Vivían en Silver Spring, a unos diez kilómetros de mi casa, en una casa adosada, y cuando llegué allí Tad estaba en la parte de atrás con dos niños más, chapoteando en una piscina en el jardín, una piscina de goma con rayas rojas que habían llenado con una manguera. Pero, claro, el triciclo era algo nuevo, y todos corrieron a la parte delantera, donde se subieron a él por turnos. Luego Ethel, Jack y yo nos sentamos en el jardín trasero, en unas tumbonas, y Ethel intentó ser agradable conmigo, sin conseguirlo… Yo lo intenté y creo que lo conseguí. Me sentía decididamente buena, incluso con ella. De repente se oyeron gritos desde la calle y corrí rodeando la casa a ver qué pasaba. La niñita, que era un poco mayor que los dos niños, había echado a correr con el triciclo, de modo que estaba ya doblando la esquina con él, mientras los niños le chillaban a voz en grito. Ethel, que vino detrás de mí, dijo que esa niña era un dolor de cabeza, que siempre quería lo que tenían los demás niños. Pero yo me arrodillé, la cogí entre mis brazos y le pregunté si tenía unos patines. Su cara se iluminó y yo le prometí que le enviaría unos. Le prometí al otro niño una pelota y un guante de béisbol, y a Tad un sombrero nuevo. Todos se pusieron muy contentos y yo me sentí como el hada madrina.

Cuando volvimos a nuestros asientos, en la parte de atrás de la casa, me sentía feliz y contenta conmigo misma.

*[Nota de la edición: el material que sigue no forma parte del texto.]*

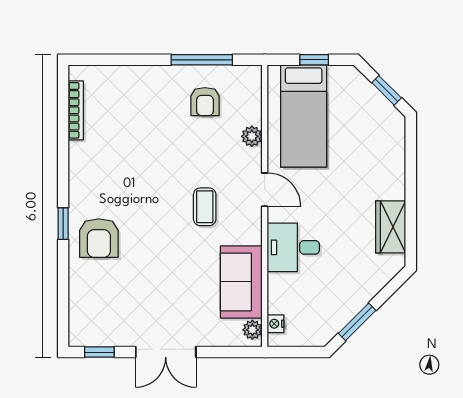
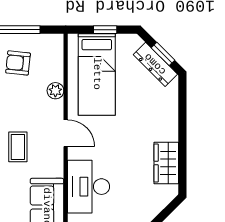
armchair: (205, 102) -> (18, 63), turned 96
dresser: (377, 103) -> (155, 64), added
desk: (293, 247) -> (89, 187), width x1.37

Sin embargo, aquello no duró demasiado.

Ethel me preguntó, con una voz como el hielo:

—¿De dónde sacas el dinero que repartes tan generosamente a todos los niños que aparecen por aquí? ¿Trabajando en la coctelería?

—Eso es.

—No pensaba que a las camareras les dieran tan buenas propinas solo por hacer de camareras. ¿O haces algo más, aparte de eso?

—No sé qué es lo que quieres decir.

—Creo que sí que lo sabes.

—Mis clientes han sido generosos conmigo, y yo quiero compartirlo. No pienso disculparme por ello.

—No deberías disculparte por ser generosa, sino por lo que ha hecho posible que lo seas.

Su marido parecía atrapado, como deseando estar en algún otro lugar para no oír lo que me decía su mujer.

De repente apareció Tad y se acercó a Ethel.

—¿Qué pasa, cariño? —le preguntó ella.

Él hizo que bajara la cabeza y le susurró algo al oído.

Ella le dio unas palmaditas, lo cogió y lo llevó a la casa.

—Más vale que te vayas —me dijo Jack.

Me acompañó a casa en el coche, muy amistosamente, y me sentí muy agradecida. Pero el caso es que el día se había estropeado. No por lo que me había dicho Ethel, porque ya me había dicho muchas cosas antes, y eso podía pasarlo por alto. Sobre todo porque mi hijo acudió a su tía cuando notó que tenía que ir al baño, en lugar de acudir a mí, su madre.